▶ _Exercise goal_
Where an entry contains a picture, skip the picture and write out everything else exactly.

▶ _Provided records_
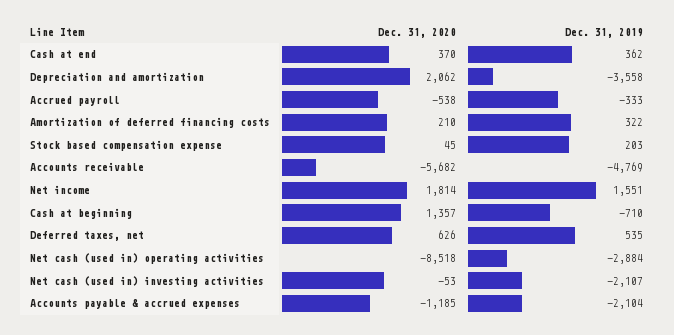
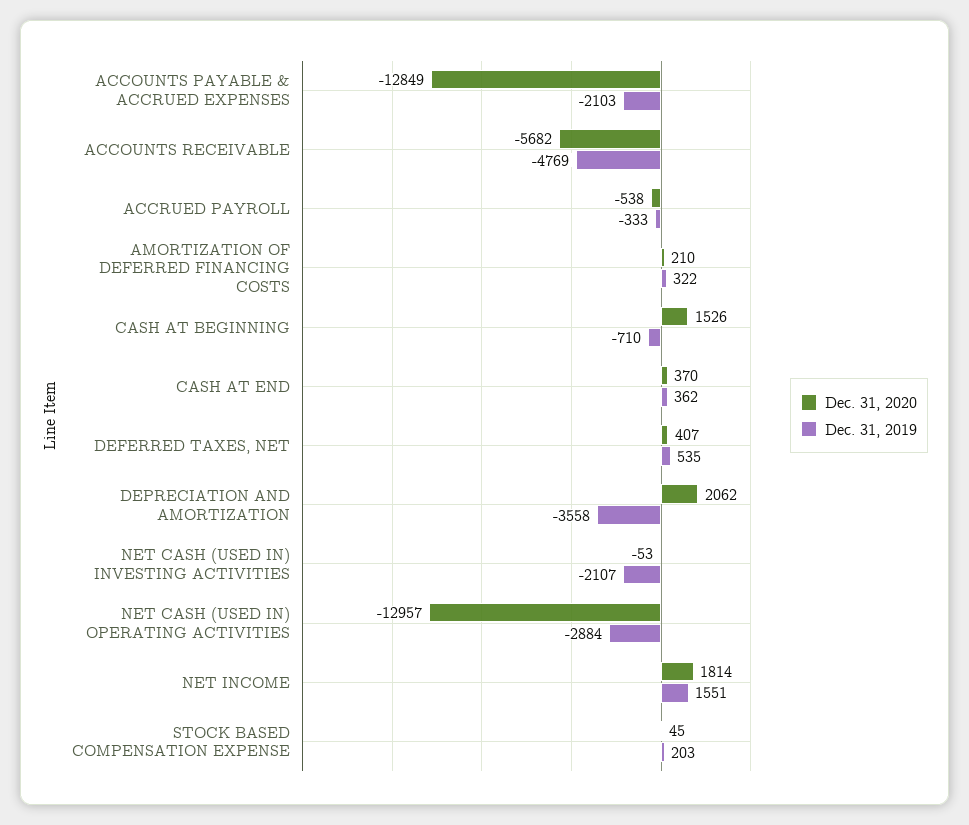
  {
    "Dec. 31, 2020": {
      "Cash at end": 370,
      "Depreciation and amortization": 2062,
      "Accrued payroll": -538,
      "Amortization of deferred financing costs": 210,
      "Stock based compensation expense": 45,
      "Accounts receivable": -5682,
      "Net income": 1814,
-     "Cash at beginning": 1357,
+     "Cash at beginning": 1526,
-     "Deferred taxes, net": 626,
+     "Deferred taxes, net": 407,
-     "Net cash (used in) operating activities": -8518,
+     "Net cash (used in) operating activities": -12957,
      "Net cash (used in) investing activities": -53,
-     "Accounts payable & accrued expenses": -1185
+     "Accounts payable & accrued expenses": -12849
    },
    "Dec. 31, 2019": {
      "Cash at end": 362,
      "Depreciation and amortization": -3558,
      "Accrued payroll": -333,
      "Amortization of deferred financing costs": 322,
      "Stock based compensation expense": 203,
      "Accounts receivable": -4769,
      "Net income": 1551,
      "Cash at beginning": -710,
      "Deferred taxes, net": 535,
      "Net cash (used in) operating activities": -2884,
      "Net cash (used in) investing activities": -2107,
-     "Accounts payable & accrued expenses": -2104
+     "Accounts payable & accrued expenses": -2103
    }
  }

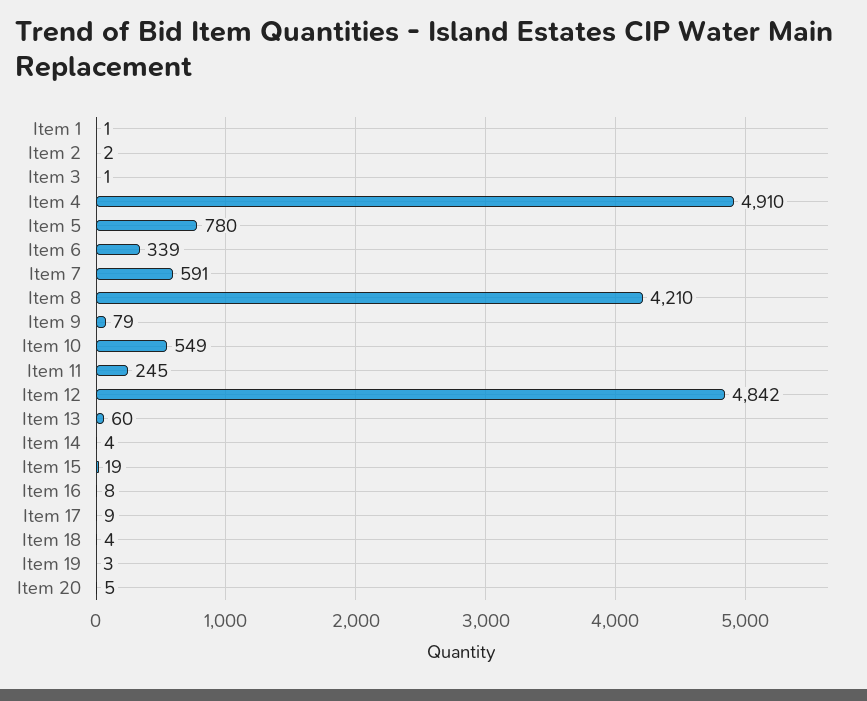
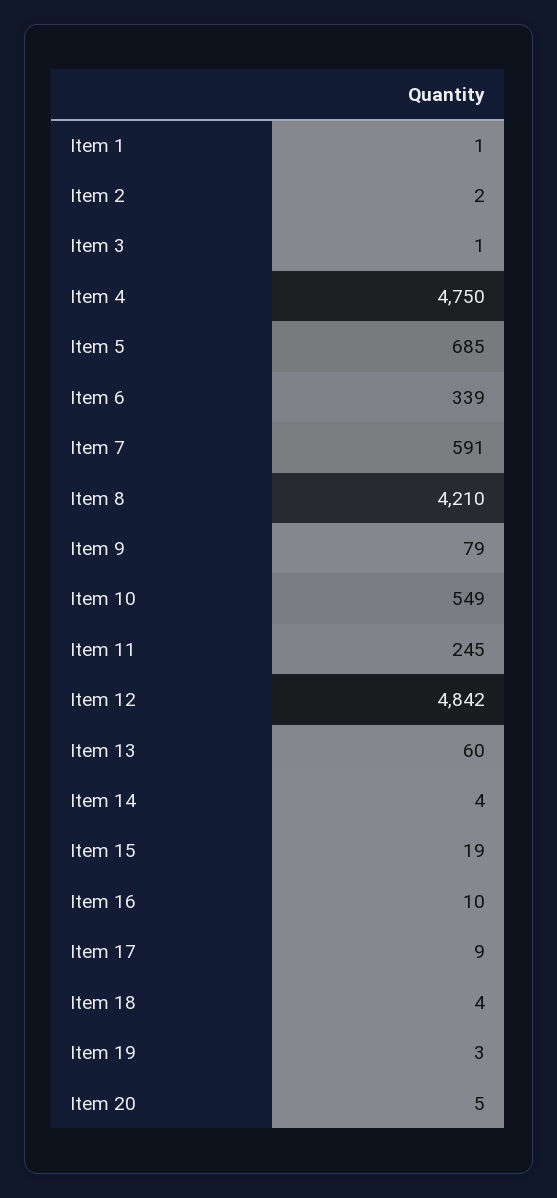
  {
    "Item 1": 1,
    "Item 2": 2,
    "Item 3": 1,
-   "Item 4": 4910,
+   "Item 4": 4750,
-   "Item 5": 780,
+   "Item 5": 685,
    "Item 6": 339,
    "Item 7": 591,
    "Item 8": 4210,
    "Item 9": 79,
    "Item 10": 549,
    "Item 11": 245,
    "Item 12": 4842,
    "Item 13": 60,
    "Item 14": 4,
    "Item 15": 19,
-   "Item 16": 8,
+   "Item 16": 10,
    "Item 17": 9,
    "Item 18": 4,
    "Item 19": 3,
    "Item 20": 5
  }

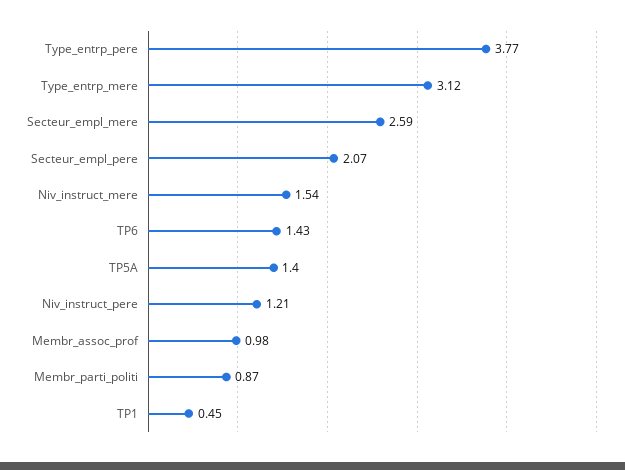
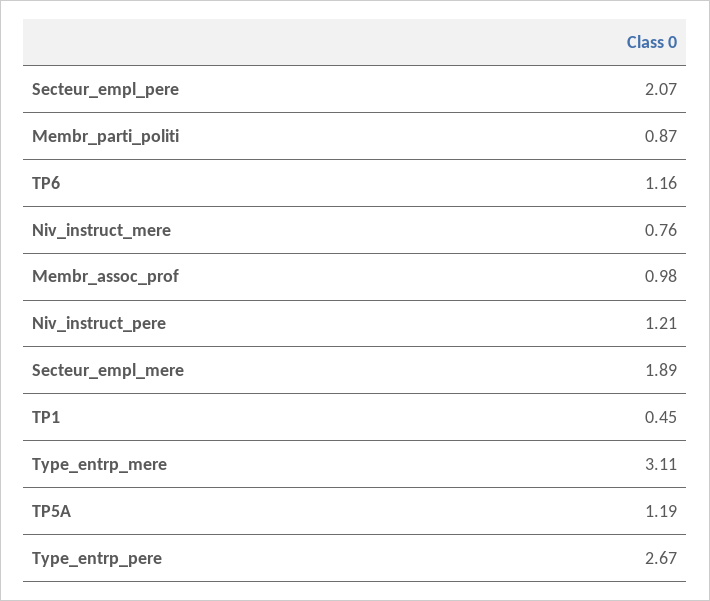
  {
-   "Type_entrp_pere": 3.77,
+   "Type_entrp_pere": 2.67,
-   "Type_entrp_mere": 3.12,
+   "Type_entrp_mere": 3.11,
-   "Secteur_empl_mere": 2.59,
+   "Secteur_empl_mere": 1.89,
    "Secteur_empl_pere": 2.07,
-   "Niv_instruct_mere": 1.54,
+   "Niv_instruct_mere": 0.76,
-   "TP6": 1.43,
+   "TP6": 1.16,
-   "TP5A": 1.4,
+   "TP5A": 1.19,
    "Niv_instruct_pere": 1.21,
    "Membr_assoc_prof": 0.98,
    "Membr_parti_politi": 0.87,
    "TP1": 0.45
  }

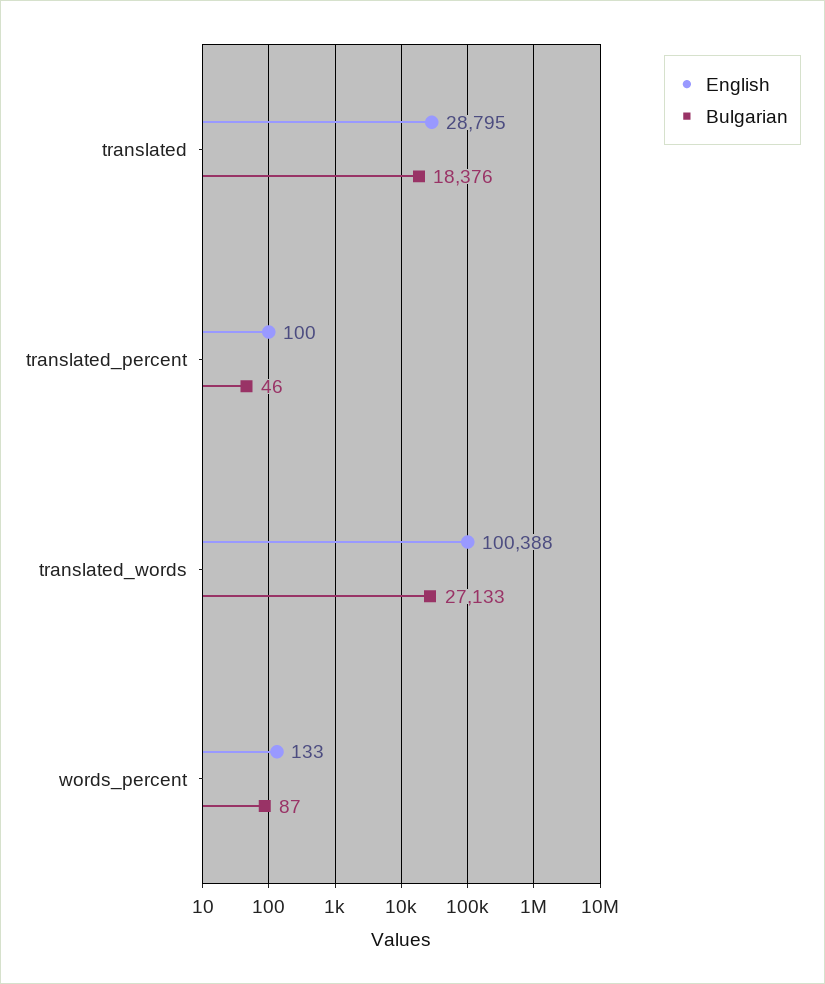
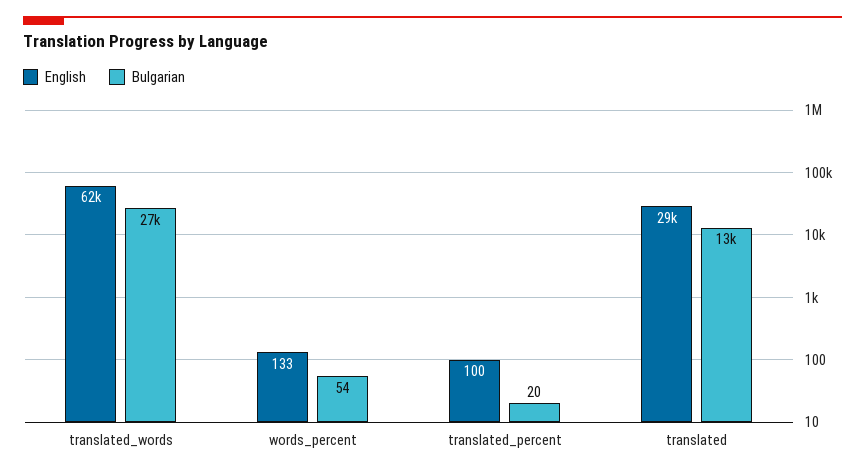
  {
    "English": {
      "translated": 28795,
      "translated_percent": 100,
-     "translated_words": 100388,
+     "translated_words": 62000,
      "words_percent": 133
    },
    "Bulgarian": {
-     "translated": 18376,
+     "translated": 13000,
-     "translated_percent": 46,
+     "translated_percent": 20,
      "translated_words": 27133,
-     "words_percent": 87
+     "words_percent": 54
    }
  }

▶ _Exercise output_
  {
    "Dec. 31, 2020": {
      "Cash at end": 370,
      "Depreciation and amortization": 2062,
      "Accrued payroll": -538,
      "Amortization of deferred financing costs": 210,
      "Stock based compensation expense": 45,
      "Accounts receivable": -5682,
      "Net income": 1814,
-     "Cash at beginning": 1357,
+     "Cash at beginning": 1526,
-     "Deferred taxes, net": 626,
+     "Deferred taxes, net": 407,
-     "Net cash (used in) operating activities": -8518,
+     "Net cash (used in) operating activities": -12957,
      "Net cash (used in) investing activities": -53,
-     "Accounts payable & accrued expenses": -1185
+     "Accounts payable & accrued expenses": -12849
    },
    "Dec. 31, 2019": {
      "Cash at end": 362,
      "Depreciation and amortization": -3558,
      "Accrued payroll": -333,
      "Amortization of deferred financing costs": 322,
      "Stock based compensation expense": 203,
      "Accounts receivable": -4769,
      "Net income": 1551,
      "Cash at beginning": -710,
      "Deferred taxes, net": 535,
      "Net cash (used in) operating activities": -2884,
      "Net cash (used in) investing activities": -2107,
-     "Accounts payable & accrued expenses": -2104
+     "Accounts payable & accrued expenses": -2103
    }
  }

  {
    "Item 1": 1,
    "Item 2": 2,
    "Item 3": 1,
-   "Item 4": 4910,
+   "Item 4": 4750,
-   "Item 5": 780,
+   "Item 5": 685,
    "Item 6": 339,
    "Item 7": 591,
    "Item 8": 4210,
    "Item 9": 79,
    "Item 10": 549,
    "Item 11": 245,
    "Item 12": 4842,
    "Item 13": 60,
    "Item 14": 4,
    "Item 15": 19,
-   "Item 16": 8,
+   "Item 16": 10,
    "Item 17": 9,
    "Item 18": 4,
    "Item 19": 3,
    "Item 20": 5
  }

  {
-   "Type_entrp_pere": 3.77,
+   "Type_entrp_pere": 2.67,
-   "Type_entrp_mere": 3.12,
+   "Type_entrp_mere": 3.11,
-   "Secteur_empl_mere": 2.59,
+   "Secteur_empl_mere": 1.89,
    "Secteur_empl_pere": 2.07,
-   "Niv_instruct_mere": 1.54,
+   "Niv_instruct_mere": 0.76,
-   "TP6": 1.43,
+   "TP6": 1.16,
-   "TP5A": 1.4,
+   "TP5A": 1.19,
    "Niv_instruct_pere": 1.21,
    "Membr_assoc_prof": 0.98,
    "Membr_parti_politi": 0.87,
    "TP1": 0.45
  }

  {
    "English": {
      "translated": 28795,
      "translated_percent": 100,
-     "translated_words": 100388,
+     "translated_words": 62000,
      "words_percent": 133
    },
    "Bulgarian": {
-     "translated": 18376,
+     "translated": 13000,
-     "translated_percent": 46,
+     "translated_percent": 20,
      "translated_words": 27133,
-     "words_percent": 87
+     "words_percent": 54
    }
  }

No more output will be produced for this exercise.